# Summer Stock



## LampofGod (Nov 17, 2009)

Okay guys, I'm in a pickle. I have searched far and wide the internet for summer stock or paying summer internships/apprenticeships... I am a freshman in college, I have a great resume, I can interview well, and I know a little bit about a lot. But the problem is I don't have a name for myself other than being a good worker in my college and a resourceful ME back home.

I'm a Tech Direction major and want to get more into sound this summer. I don't have much experience, I have only been mixing for 3 years, don't know how to design a sound show (but do have books coming in the mail to give me an okay start), but am really passionate about sound. I am a carpenter of 5 years, but want to expand my technical pallete. Any ideas of where I could go/tips and tricks to help me get there?

The pay is only an issue because I need a place to live/pay off college loans. It doesn't have to be much, just enough to last me two months into college next year, when I get my first check.

I would like to work in Connecticut or New York, I am based out of Pittsburgh, but my home is in Southern Maryland, near D.C. I have found a few good places (The Roundabout Theatre in NY seems very promising if I can get my foot in the door), but I am just stuck. Am I even posting this in the right section?

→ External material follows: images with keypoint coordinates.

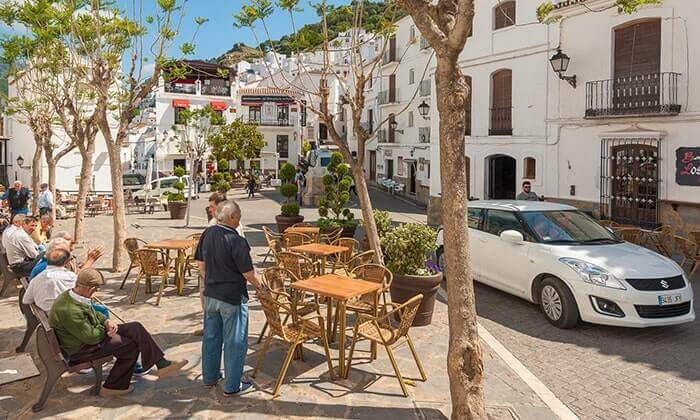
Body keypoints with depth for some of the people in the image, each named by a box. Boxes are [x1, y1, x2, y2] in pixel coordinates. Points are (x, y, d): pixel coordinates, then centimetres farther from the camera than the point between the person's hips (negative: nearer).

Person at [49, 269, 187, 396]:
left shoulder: (70, 294, 0)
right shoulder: (70, 311, -32)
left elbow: (93, 313, 15)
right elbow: (90, 337, -28)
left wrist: (107, 321, -4)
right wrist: (106, 329, -8)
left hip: (92, 333, 9)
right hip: (81, 349, -9)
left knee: (136, 328, -4)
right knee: (131, 346, -12)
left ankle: (161, 364, -2)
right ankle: (112, 387, 4)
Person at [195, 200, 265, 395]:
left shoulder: (207, 234, -2)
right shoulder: (236, 241, -23)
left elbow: (201, 264, 8)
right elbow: (248, 272, -18)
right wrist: (259, 286, 1)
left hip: (210, 295, 7)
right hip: (232, 298, -7)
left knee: (211, 337, 20)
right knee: (235, 342, 6)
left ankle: (209, 376, 35)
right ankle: (232, 385, 16)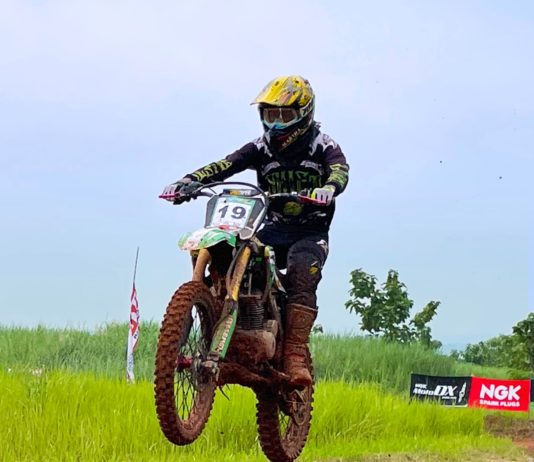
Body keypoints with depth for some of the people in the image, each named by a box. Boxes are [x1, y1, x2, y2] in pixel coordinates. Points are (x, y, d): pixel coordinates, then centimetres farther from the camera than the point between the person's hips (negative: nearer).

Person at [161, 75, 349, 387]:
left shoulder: (323, 146, -2)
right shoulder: (262, 149, 7)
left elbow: (340, 171, -22)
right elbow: (225, 165, -7)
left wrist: (327, 189, -47)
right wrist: (188, 181, -26)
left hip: (311, 231, -4)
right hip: (274, 229, 4)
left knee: (302, 273, -34)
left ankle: (296, 356, -39)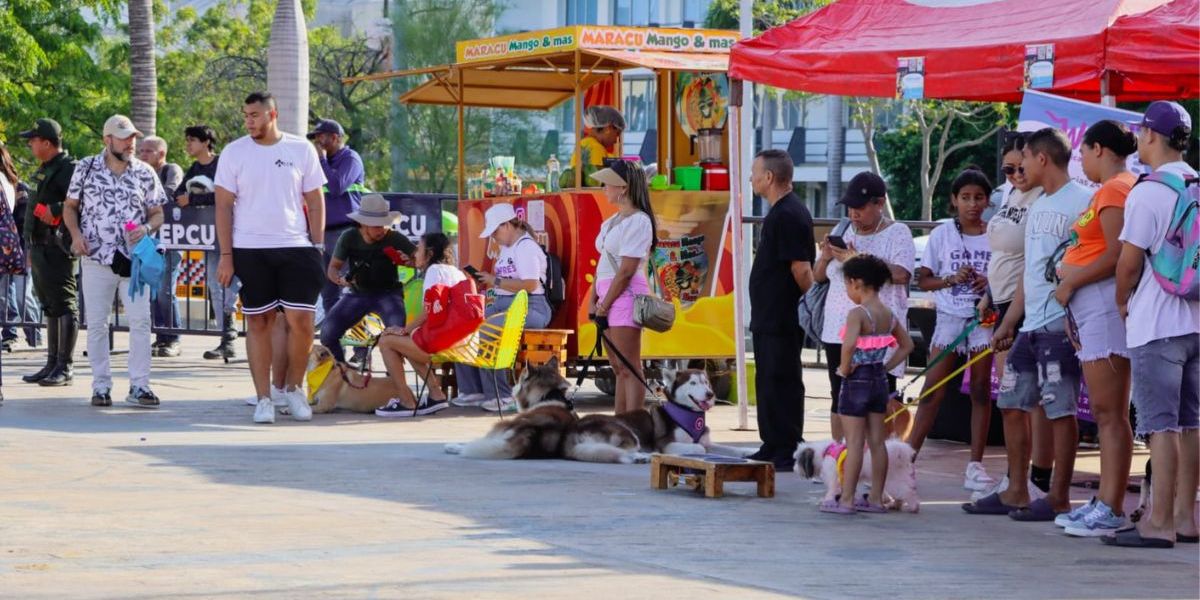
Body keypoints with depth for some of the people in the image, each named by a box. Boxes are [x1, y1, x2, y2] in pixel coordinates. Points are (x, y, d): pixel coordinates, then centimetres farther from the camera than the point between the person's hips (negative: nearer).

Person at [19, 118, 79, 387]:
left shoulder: (68, 169, -11)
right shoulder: (44, 170, 19)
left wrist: (55, 210, -21)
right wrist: (32, 248, 23)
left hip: (58, 248, -10)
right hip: (40, 248, 10)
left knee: (64, 306, -7)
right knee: (50, 307, 13)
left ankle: (65, 368, -6)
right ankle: (52, 364, 18)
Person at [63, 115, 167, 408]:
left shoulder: (145, 173, 5)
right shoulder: (86, 169, 3)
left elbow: (157, 213, 11)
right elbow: (70, 207, 10)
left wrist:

In other news, anybody looking for a touring gig? Avenue Q is touring and looking for a slew of people.

Work Light Productions - Employment

It should be one of the first ones, it's based in NJ.
BackstageJobs.com 

Seeing as I can't rationalize taking a semester away from college, and the fact that I don't personally think I'd be ready for that big of a job and would prefer to not ruin my name so early in my career, I am passing this on to the people of CB in hopes that the show can go on.

Thanks in advance,
-David


----------



## ScottT (Nov 18, 2009)

See the Wiki Article "Getting a Job in the Industry"

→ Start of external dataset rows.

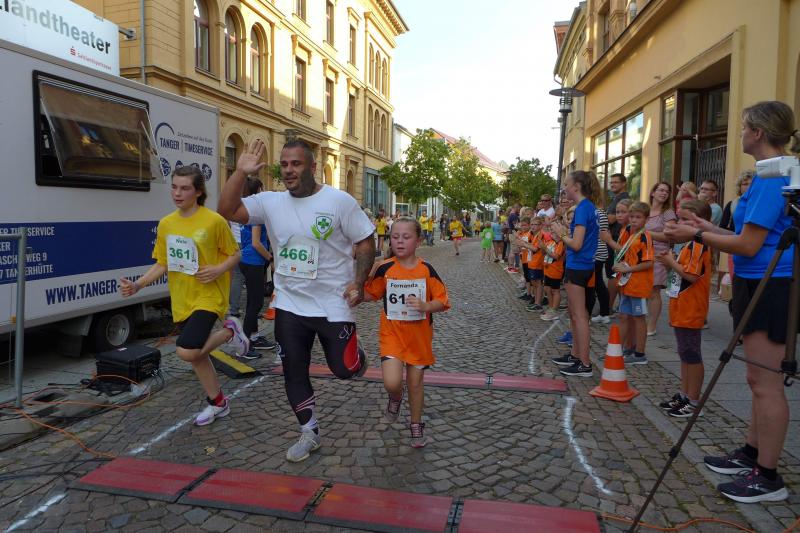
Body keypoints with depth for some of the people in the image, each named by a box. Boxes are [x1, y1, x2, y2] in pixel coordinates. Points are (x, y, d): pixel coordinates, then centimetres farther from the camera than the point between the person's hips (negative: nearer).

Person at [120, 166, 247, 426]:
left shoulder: (214, 221, -12)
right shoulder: (166, 224, 4)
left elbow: (235, 254, -2)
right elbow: (162, 264, 10)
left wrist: (218, 270, -21)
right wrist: (137, 285, -2)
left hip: (208, 297, -6)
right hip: (182, 301, 6)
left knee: (187, 351, -22)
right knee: (196, 354, 14)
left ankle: (230, 331, 5)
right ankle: (218, 403, 34)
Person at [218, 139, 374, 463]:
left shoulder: (339, 201, -10)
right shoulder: (270, 202, 0)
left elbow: (366, 242, -6)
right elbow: (226, 211, -7)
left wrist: (358, 281, -17)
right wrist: (240, 172, -15)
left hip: (334, 305, -4)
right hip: (289, 305, 4)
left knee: (344, 370, 1)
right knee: (294, 373, 12)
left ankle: (356, 356, 39)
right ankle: (309, 434, 31)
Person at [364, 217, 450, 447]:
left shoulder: (426, 270, -7)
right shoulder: (385, 269, -5)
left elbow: (442, 301, -6)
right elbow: (370, 293, 7)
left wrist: (425, 306, -25)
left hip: (419, 336, 0)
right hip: (392, 334, 0)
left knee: (415, 382, 12)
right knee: (392, 382, -15)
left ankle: (416, 424, 35)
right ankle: (395, 398, 23)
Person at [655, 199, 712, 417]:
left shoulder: (698, 244, -17)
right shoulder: (691, 244, 15)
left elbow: (692, 275, -26)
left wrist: (671, 262, -14)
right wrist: (671, 261, 6)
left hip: (690, 312, -11)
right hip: (682, 310, 11)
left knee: (691, 355, -1)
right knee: (685, 354, 17)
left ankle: (693, 401, 8)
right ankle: (684, 395, 27)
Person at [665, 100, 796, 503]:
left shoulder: (772, 175, -17)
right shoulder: (775, 173, 14)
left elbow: (749, 246, -19)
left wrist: (698, 236, -10)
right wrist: (712, 230, 16)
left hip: (769, 288, -11)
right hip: (761, 286, 11)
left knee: (766, 384, -2)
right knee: (760, 380, 17)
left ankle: (768, 478, 9)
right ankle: (752, 454, 30)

http://www.controlbooth.com/forums/collaborative-articles/9123-getting-job-industry.html


----------



## shiben (Nov 18, 2009)

The above collaborative article is a good primer, but i dont think it actually answers your question. What you should do is what I am currently doing: Get together with professors that you respect/like, and people in your theater department who have extensive industry experience. Ask them for advice in this area. Also realize that your probably not going to get a job right away, or even soon. I have sent in maybe 12 resumes so far, and no result. This is apparently normal, and thats something I need to get used to, as do all the students on the forum. The people who are best for that are the resources that your professors have, because they are on the ground, know you and your strengths, and can point you in the right direction. This is probably not the best place, because we lack that information about you, and its an anonymous internet forum, not a personal relationship with an advisor.


----------



## Footer (Nov 19, 2009)

I am going to be doing a big writeup about landing a summerstock job and what to expect in the coming weeks, but until then....

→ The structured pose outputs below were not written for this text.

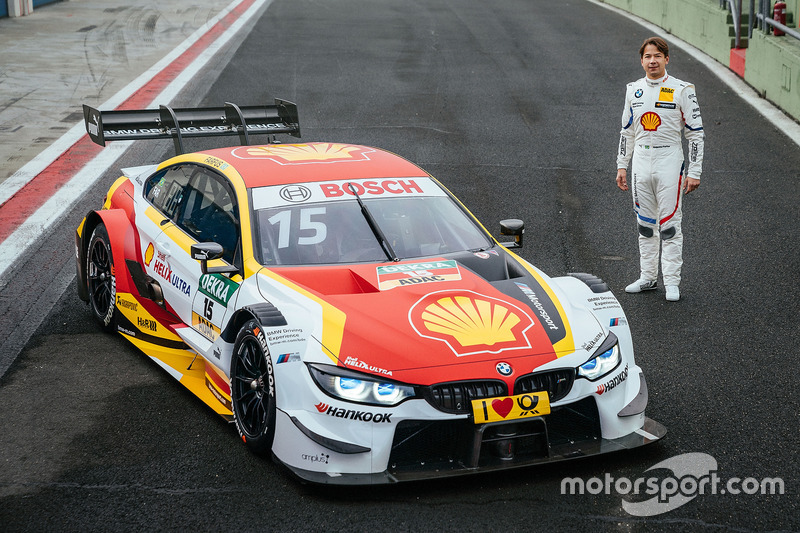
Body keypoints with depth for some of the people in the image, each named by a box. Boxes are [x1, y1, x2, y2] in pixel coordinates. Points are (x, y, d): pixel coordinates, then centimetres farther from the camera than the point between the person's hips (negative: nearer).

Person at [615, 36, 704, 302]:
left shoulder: (682, 90, -6)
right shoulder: (633, 90, 9)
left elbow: (696, 133, -5)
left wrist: (694, 172, -9)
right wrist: (621, 166, 12)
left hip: (669, 163, -4)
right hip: (641, 162, 5)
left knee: (669, 225, -3)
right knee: (645, 224, 11)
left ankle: (671, 281, 5)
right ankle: (648, 277, 21)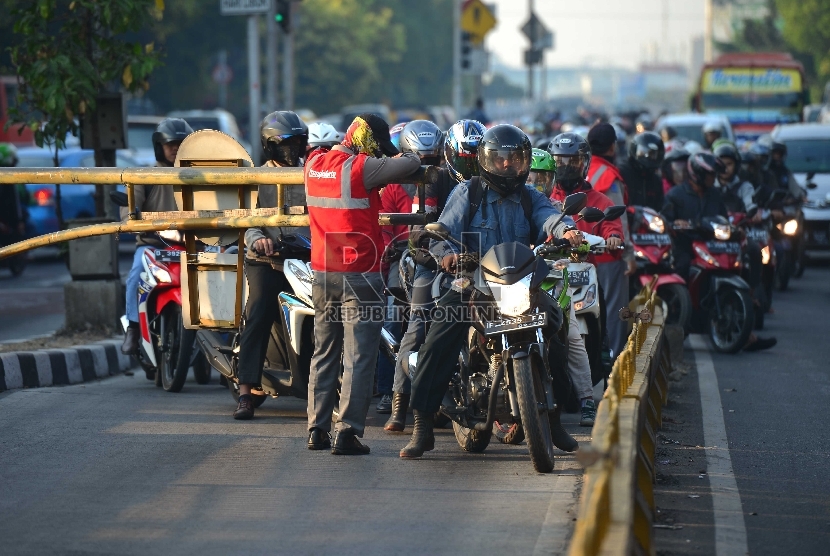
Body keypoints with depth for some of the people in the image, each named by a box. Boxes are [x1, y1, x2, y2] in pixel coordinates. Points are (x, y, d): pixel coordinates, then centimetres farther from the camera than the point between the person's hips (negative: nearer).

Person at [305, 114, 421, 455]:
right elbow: (409, 165, -15)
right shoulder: (361, 168, -15)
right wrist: (407, 156, 7)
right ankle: (347, 432, -7)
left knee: (324, 353, 15)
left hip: (322, 273, 7)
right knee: (358, 359, -3)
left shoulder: (314, 165, 5)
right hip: (359, 275, -7)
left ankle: (317, 430, 16)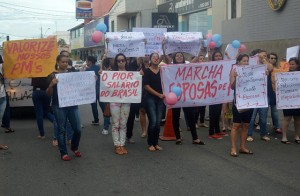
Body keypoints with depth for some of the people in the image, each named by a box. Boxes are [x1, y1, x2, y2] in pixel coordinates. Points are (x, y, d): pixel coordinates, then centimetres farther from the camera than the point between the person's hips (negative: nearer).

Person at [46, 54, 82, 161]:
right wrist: (51, 84, -22)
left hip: (72, 105, 4)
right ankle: (63, 153, 16)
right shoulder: (53, 75, -1)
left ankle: (74, 147, 29)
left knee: (77, 129, 4)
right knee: (62, 129, 3)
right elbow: (49, 94, -1)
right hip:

Don't fret too much over it right now. Most summer theatres have just turned in their budgets for approval for the oncoming season. Until they get approved they don't know how many people they can afford. Some have yet to even solidify their shows for the season. Most company's make a call to their previous employees about the oncoming year in January and then start hiring from there to fill empty positions. Postings start going up in Feb. and most hiring is done by April. 

In the mean time... talk to your classmates about where they have worked and what they have done. That is by far your best in to any summerstock company. I have been hired for one summerstock via a posting, all the rest of my summer gigs were via people I knew or met. Odds are your school has a preferred theatre that a lot of students go to. See if they need another hand.


----------



## LampofGod (Dec 10, 2009)

Thank you all for the advice. I will make sure to talk to some of the upperclassmen I know who have worked summerstock and check in with my professors. Last two summer stocks I worked at were small local ones where I was hired because of knowing the right people, and that is the extent of getting hired outside of my normal circle I work in. So hopefully in the next few months I get a reply or two. Once again, thank you all for your help.


----------